> In order to give this treatment a thorough evaluation I feel it must
> be tested in different regions and in different apiaries. It must be
> tested side by side with control hives (non-treatment or other
> treatment hives). The method of setting up an apiary to test a
> treatment can be debated but a significant reduction in varroa must
> be shown between treatment and non-treatment hives in the same apiary.
<snip>
> The bottom line, however, is that it doesn't matter. If a technique
> works, a theory for why it works is not necessary and can be
> generated at some later point.


Peter -


We all need to hear what you just said. The discussion we are having on
small cell size in relation to being an effective method for mite treatment
at the very least, is good. Everyone is expressing their own feeling about
the subject but many times I read remarks that show very little to no
reading of existing information on this topic has been done, even though
it's readily available for all on the web.
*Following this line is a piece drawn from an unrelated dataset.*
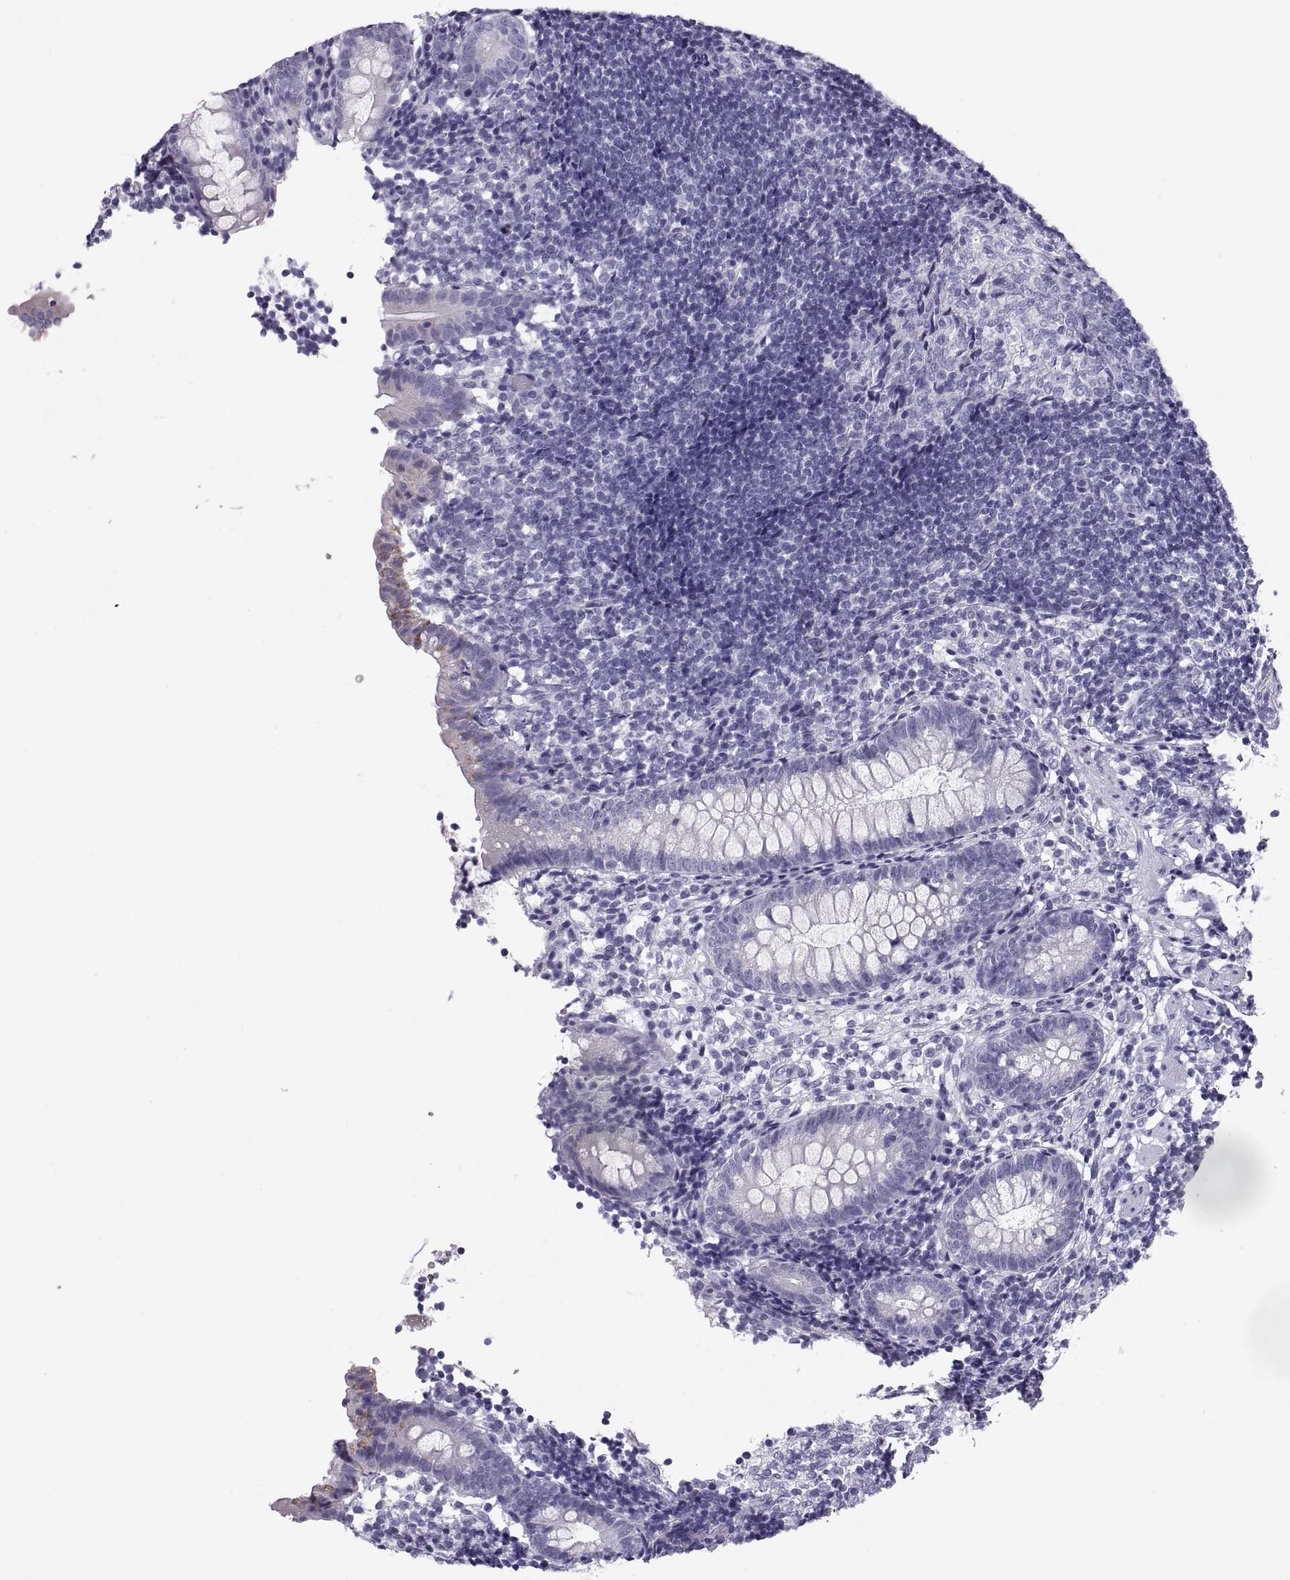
{"staining": {"intensity": "negative", "quantity": "none", "location": "none"}, "tissue": "appendix", "cell_type": "Glandular cells", "image_type": "normal", "snomed": [{"axis": "morphology", "description": "Normal tissue, NOS"}, {"axis": "topography", "description": "Appendix"}], "caption": "High power microscopy micrograph of an immunohistochemistry (IHC) histopathology image of unremarkable appendix, revealing no significant positivity in glandular cells.", "gene": "PAX2", "patient": {"sex": "female", "age": 40}}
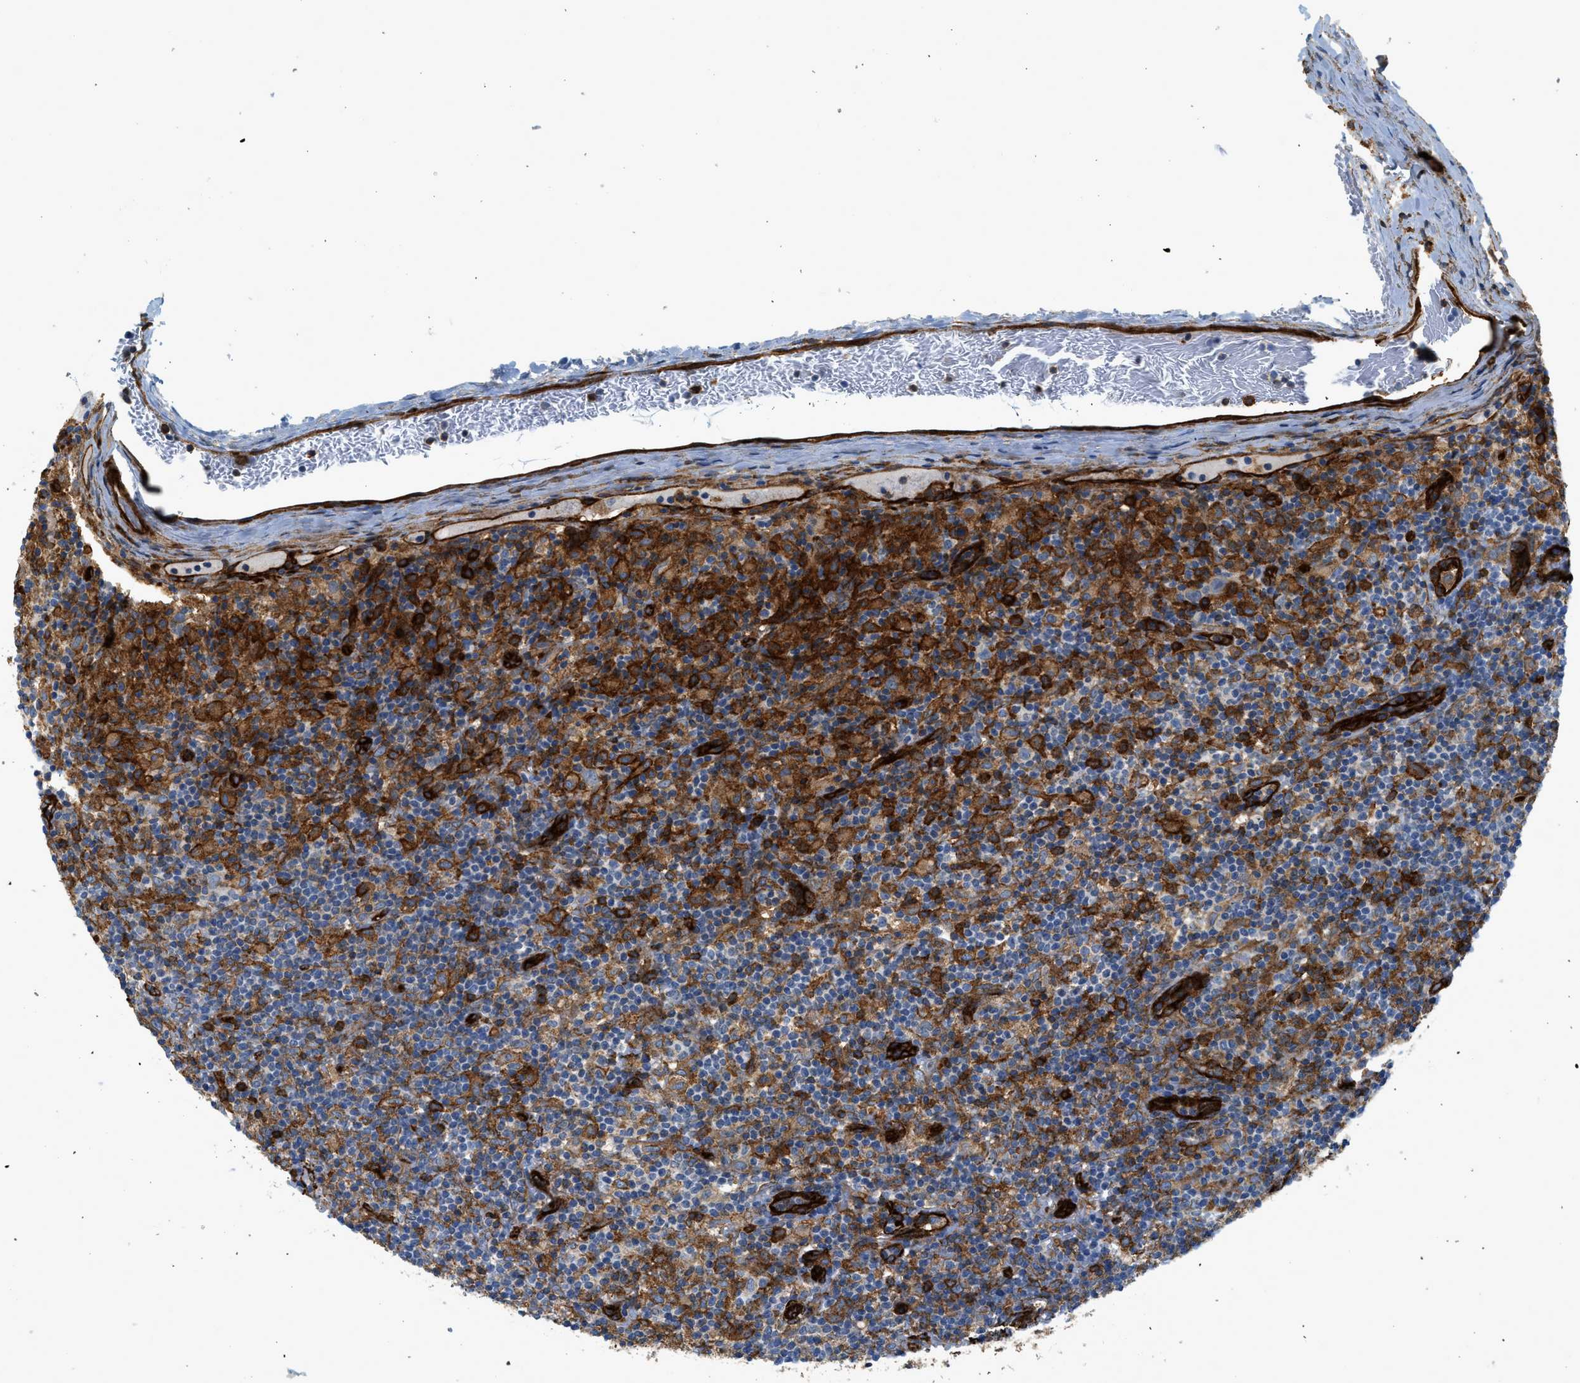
{"staining": {"intensity": "moderate", "quantity": "25%-75%", "location": "cytoplasmic/membranous"}, "tissue": "lymphoma", "cell_type": "Tumor cells", "image_type": "cancer", "snomed": [{"axis": "morphology", "description": "Hodgkin's disease, NOS"}, {"axis": "topography", "description": "Lymph node"}], "caption": "Tumor cells display medium levels of moderate cytoplasmic/membranous staining in about 25%-75% of cells in human lymphoma.", "gene": "HIP1", "patient": {"sex": "male", "age": 70}}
This technique of keeping bees on 4.9mm cells is working as the Lusby's are
living proof. You can debate why it's working but not the fact that "it" is
working and has been for quite a few years with their production growing
every year. I find it to be such a common practice among certain people on
this list to always want to find the fault with something or someone instead
of whatever good can be found. The FACT is that the Lusby's themselves state
right in the article that all can read, if only they would do it, I quote:


"This shows breeding is not all the solution. We figure comb is 1/3, diet is
1/3 and breeding is 1/3. Comb must be put in by half (5) to full boxes to
work."

http://www.beesource.com/pov/lusby/abjdec1997.htm


I get the feeling that most people think all you need to do is throw a bunch
of 4.9 foundation in their hives and the mites will disappear. No where in
all the info that is posted about the Lusby's work is a claim made that 4.9
cell size will rid a hive of mites, no where. Yet a lot of people are using
this assumption in their reasoning. Broad statements are made where finer
details need to be understood. The mites are still in their hives but at
extremely low levels. They also feel that by having their bees on a natural
size that has no chemical residues in the wax or honey, (go and read the
literature for their definition of natural) gives the bee a better standing
to deal with secondary diseases.


This same article shows that "a significant reduction in varroa must be
shown between treatment and non-treatment hives in the same apiary."


I quote from it:


"On 11 September Dr. Eric H. Erickson, the director of the Carl Hayden Bee
Research Facility in Tucson, Arizona, went with us to two bee locations, in
unisolated areas, to test for both tracheal mites and Varroa mites. Samples
taken in the center of the brood nest also contained drones where possible.
We choose unisolated locations because we wanted to show him, to beat the
problem, one must be able to accomplish business as normal in doing bee
management within the field. Please note that beekeepers around us have
severely lost bees, as we ourselves have, to both mites over the years. When
taken, several adjacent yards within 2 miles were being treated, crashing,
or being fed to keep them alive. Our bees were building; and at the Carmen
yard were very fast drawing new foundation."


Granted, this is not a "controlled" study, but enough there to warrant a
scientific research with further studies on small cell size. Let's start
putting our energy into soliciting Dadant to produce 4.9 foundation and our
scientists (logically this should be Dr Erickson) to pick up the research on
this again. As someone else wrote, let's put up or shut up. If both of these
contacts received sincere requests of those mentioned, I'll bet wheels would
turn. They won't if all they hear is silence. I challenge everyone to act.